* _Tasks_
**A)** Please return the passage of the hallucination detection guide below, starting with "When to Use" and going on through "and prevention methodology.", word for word.
**B)** Resume the hallucination detection guide below, picking up right after its last line.

* _Reading text_

Hallucination Detective
Overview
Hallucination Detective is a practical guide to detecting AI hallucinations — those moments when AI confidently produces plausible-sounding but factually incorrect information. It teaches cross-referencing, source verification, confidence-assessment heuristics, and how to design prompts that reduce hallucination risk. Includes case studies of real AI errors.
This skill teaches methodology, not fact-checking as a service. It does not make determinations about the truth of specific claims.
When to Use
Use this skill when the user asks to:
- Learn why AI hallucinates and how to spot it
- Verify an AI-generated claim they are unsure about
- Develop better fact-checking habits when using AI
- Understand how to reduce hallucinations through prompt design
Trigger phrases: "How do I know if AI is making things up?", "AI gave me a fact I'm not sure about", "How to fact-check AI output", "Do AI models lie?", "Why does AI hallucinate?"
Workflow
Step 1 — Greet and Set Context
Acknowledge the user's concern. Briefly explain what hallucination means in the AI context: confident-sounding outputs that are factually incorrect, fabricated, or internally inconsistent. Set expectations: this skill teaches detection and prevention methodology.
Step 2 — Assess the Situation
Ask:
- What kind of AI output are they concerned about? (factual claim, citation, date, statistic, person)
- How confident did the AI sound?
- Have they already tried to verify any part of it?
Step 3 — Explain Why Hallucinations Happen
Provide a clear, non-technical explanation:
- AI models are pattern predictors, not knowledge databases
- They optimize for plausible-sounding output, not truth
- Training data contains errors, contradictions, and gaps
- Models have no mechanism to "know what they don't know"

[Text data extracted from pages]
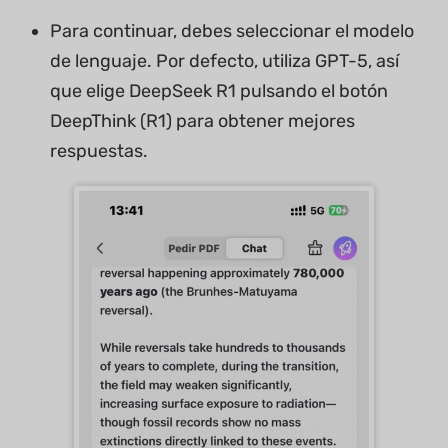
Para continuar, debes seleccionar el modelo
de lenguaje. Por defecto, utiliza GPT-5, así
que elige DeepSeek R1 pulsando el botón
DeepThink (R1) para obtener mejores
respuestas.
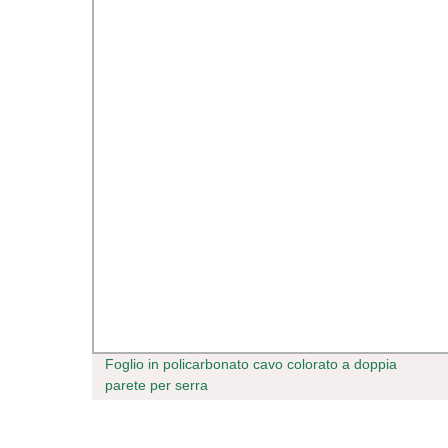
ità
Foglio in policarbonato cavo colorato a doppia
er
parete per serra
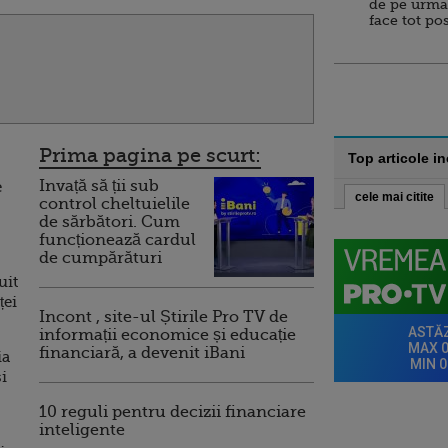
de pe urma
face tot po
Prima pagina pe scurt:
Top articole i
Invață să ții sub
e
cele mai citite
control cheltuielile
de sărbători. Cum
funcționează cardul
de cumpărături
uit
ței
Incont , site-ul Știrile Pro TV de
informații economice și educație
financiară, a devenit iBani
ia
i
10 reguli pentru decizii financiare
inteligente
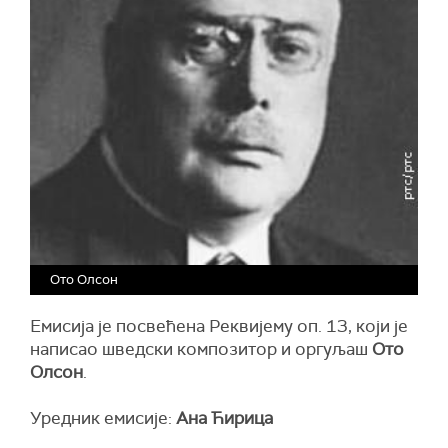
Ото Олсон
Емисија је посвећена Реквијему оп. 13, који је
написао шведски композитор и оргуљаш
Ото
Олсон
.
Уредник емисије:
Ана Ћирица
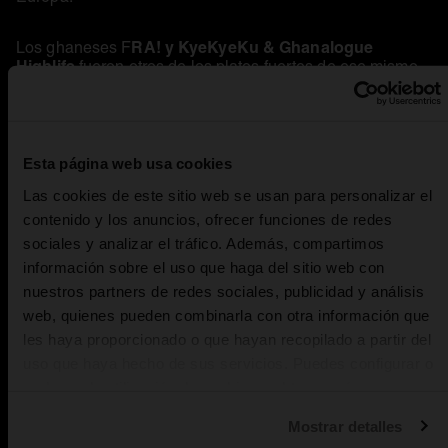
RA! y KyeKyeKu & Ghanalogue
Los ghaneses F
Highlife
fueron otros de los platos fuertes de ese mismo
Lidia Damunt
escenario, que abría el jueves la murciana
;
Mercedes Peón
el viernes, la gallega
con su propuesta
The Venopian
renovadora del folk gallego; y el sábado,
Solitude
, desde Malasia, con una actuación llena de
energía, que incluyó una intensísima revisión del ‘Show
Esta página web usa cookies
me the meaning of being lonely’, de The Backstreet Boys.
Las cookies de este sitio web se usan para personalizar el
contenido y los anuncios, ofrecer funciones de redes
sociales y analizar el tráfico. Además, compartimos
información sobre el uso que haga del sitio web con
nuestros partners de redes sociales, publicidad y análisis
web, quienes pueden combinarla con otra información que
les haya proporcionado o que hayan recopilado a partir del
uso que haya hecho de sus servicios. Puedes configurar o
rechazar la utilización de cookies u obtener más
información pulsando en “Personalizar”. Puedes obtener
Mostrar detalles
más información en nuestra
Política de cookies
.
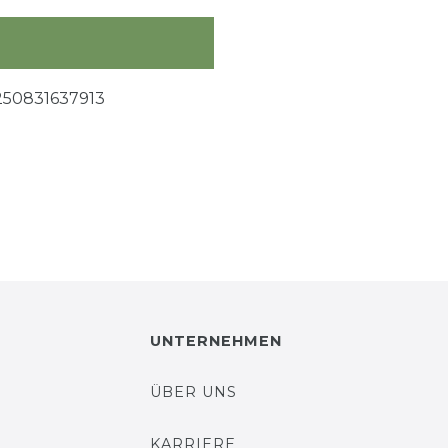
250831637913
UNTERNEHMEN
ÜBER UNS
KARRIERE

* * *

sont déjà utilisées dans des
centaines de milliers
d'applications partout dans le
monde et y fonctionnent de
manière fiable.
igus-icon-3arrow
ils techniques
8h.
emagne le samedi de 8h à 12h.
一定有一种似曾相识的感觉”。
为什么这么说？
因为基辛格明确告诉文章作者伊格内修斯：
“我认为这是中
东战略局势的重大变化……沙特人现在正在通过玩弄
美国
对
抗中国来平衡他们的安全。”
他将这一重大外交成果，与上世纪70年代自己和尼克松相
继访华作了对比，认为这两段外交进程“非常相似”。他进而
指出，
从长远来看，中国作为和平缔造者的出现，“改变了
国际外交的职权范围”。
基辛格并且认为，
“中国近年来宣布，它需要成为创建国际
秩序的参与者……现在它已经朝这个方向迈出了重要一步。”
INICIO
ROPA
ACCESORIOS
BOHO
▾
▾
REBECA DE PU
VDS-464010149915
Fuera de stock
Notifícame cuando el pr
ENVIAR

==

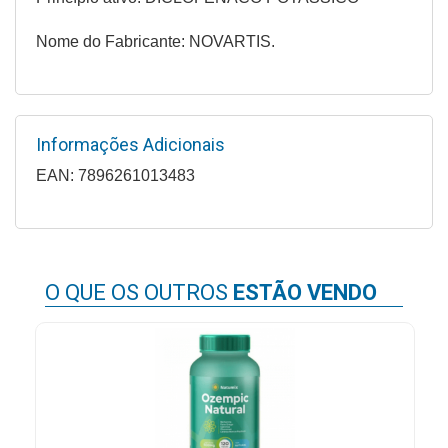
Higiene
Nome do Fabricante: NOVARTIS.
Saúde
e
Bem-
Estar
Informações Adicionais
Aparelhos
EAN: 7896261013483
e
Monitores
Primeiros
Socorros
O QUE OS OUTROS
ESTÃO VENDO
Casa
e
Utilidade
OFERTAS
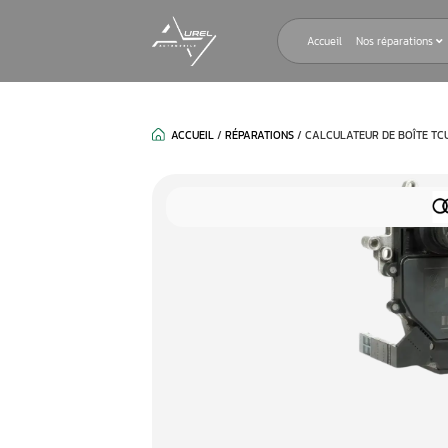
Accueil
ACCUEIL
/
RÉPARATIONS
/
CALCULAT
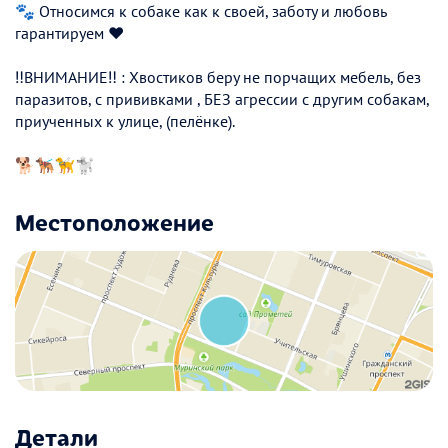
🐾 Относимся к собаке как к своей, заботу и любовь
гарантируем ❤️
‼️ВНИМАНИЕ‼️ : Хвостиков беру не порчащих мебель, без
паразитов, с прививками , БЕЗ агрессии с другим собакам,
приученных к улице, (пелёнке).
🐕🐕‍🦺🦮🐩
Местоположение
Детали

* _Task responses_
**A)**
When to Use
Use this skill when the user asks to:
- Learn why AI hallucinates and how to spot it
- Verify an AI-generated claim they are unsure about
- Develop better fact-checking habits when using AI
- Understand how to reduce hallucinations through prompt design
Trigger phrases: "How do I know if AI is making things up?", "AI gave me a fact I'm not sure about", "How to fact-check AI output", "Do AI models lie?", "Why does AI hallucinate?"
Workflow
Step 1 — Greet and Set Context
Acknowledge the user's concern. Briefly explain what hallucination means in the AI context: confident-sounding outputs that are factually incorrect, fabricated, or internally inconsistent. Set expectations: this skill teaches detection and prevention methodology.

**B)**
- Some topics (obscure facts, recent events, specific numbers) have higher hallucination risk
Step 4 — Teach Detection Techniques
Walk through the verification toolkit:
- Cross-reference check: Does the claim appear in reliable external sources?
- Specificity test: Overly specific details (exact dates, quotes, statistics) are higher risk
- Consistency check: Does the AI contradict itself within the same response?
- Source request: Ask the AI "Can you cite a source for that?" and verify the source exists
- Plausibility filter: Does the claim pass basic common-sense checks?
- Freshness awareness: Information beyond the model's training cutoff is at higher risk
Step 5 — Reduce Hallucinations Through Prompting
Teach prompt design strategies:
- Ask for confidence indicators ("Rate your confidence from 1-5")
- Request explicit "I don't know" responses when uncertain
- Ask for sources or reasoning chains
- Use "according to [specific domain]" framing
- Break complex factual queries into smaller, verifiable pieces
Step 6 — Summarize and Exit
Recap key detection techniques and prevention strategies. Emphasize that healthy skepticism is a skill, not paranoia. Suggest related skills.
Safety & Compliance
- Does not fact-check claims itself — teaches users methodology, does not make determinations about truth
- Does not encourage distrust of all AI; promotes balanced critical thinking
- Not a replacement for professional fact-checkers or subject-matter experts
- Does not target specific AI models or companies with accusations
- This is a descriptive prompt-flow skill with zero code execution, zero network calls, and zero credential requirements
Acceptance Criteria
- User's concern about AI output is assessed and contextualized
- Why hallucinations occur is explained in accessible terms
- At least 3 detection techniques are taught
- At least 2 prevention prompting strategies are provided
- Does not fact-check specific claims — teaches method, not determination
Examples
Example 1: Suspicious AI Output
User says: "ChatGPT told me a very specific historical fact with dates and names, but something feels off. How do I check if it's real?"
Skill guides: Explain hallucination causes. Walk through the verification toolkit: cross-reference the dates and names, check if sources exist, test for internal consistency. Show how to ask the AI for sources and then independently verify them.
Example 2: Building Long-Term Habits
User says: "I use AI for research a lot. How do I build a habit of not just trusting everything it says?"
Skill guides: Focus on the prevention side. Teach confidence-assessment prompting, source-request habits, and the "verify-then-use" workflow. Provide a simple daily checklist for AI-assisted research.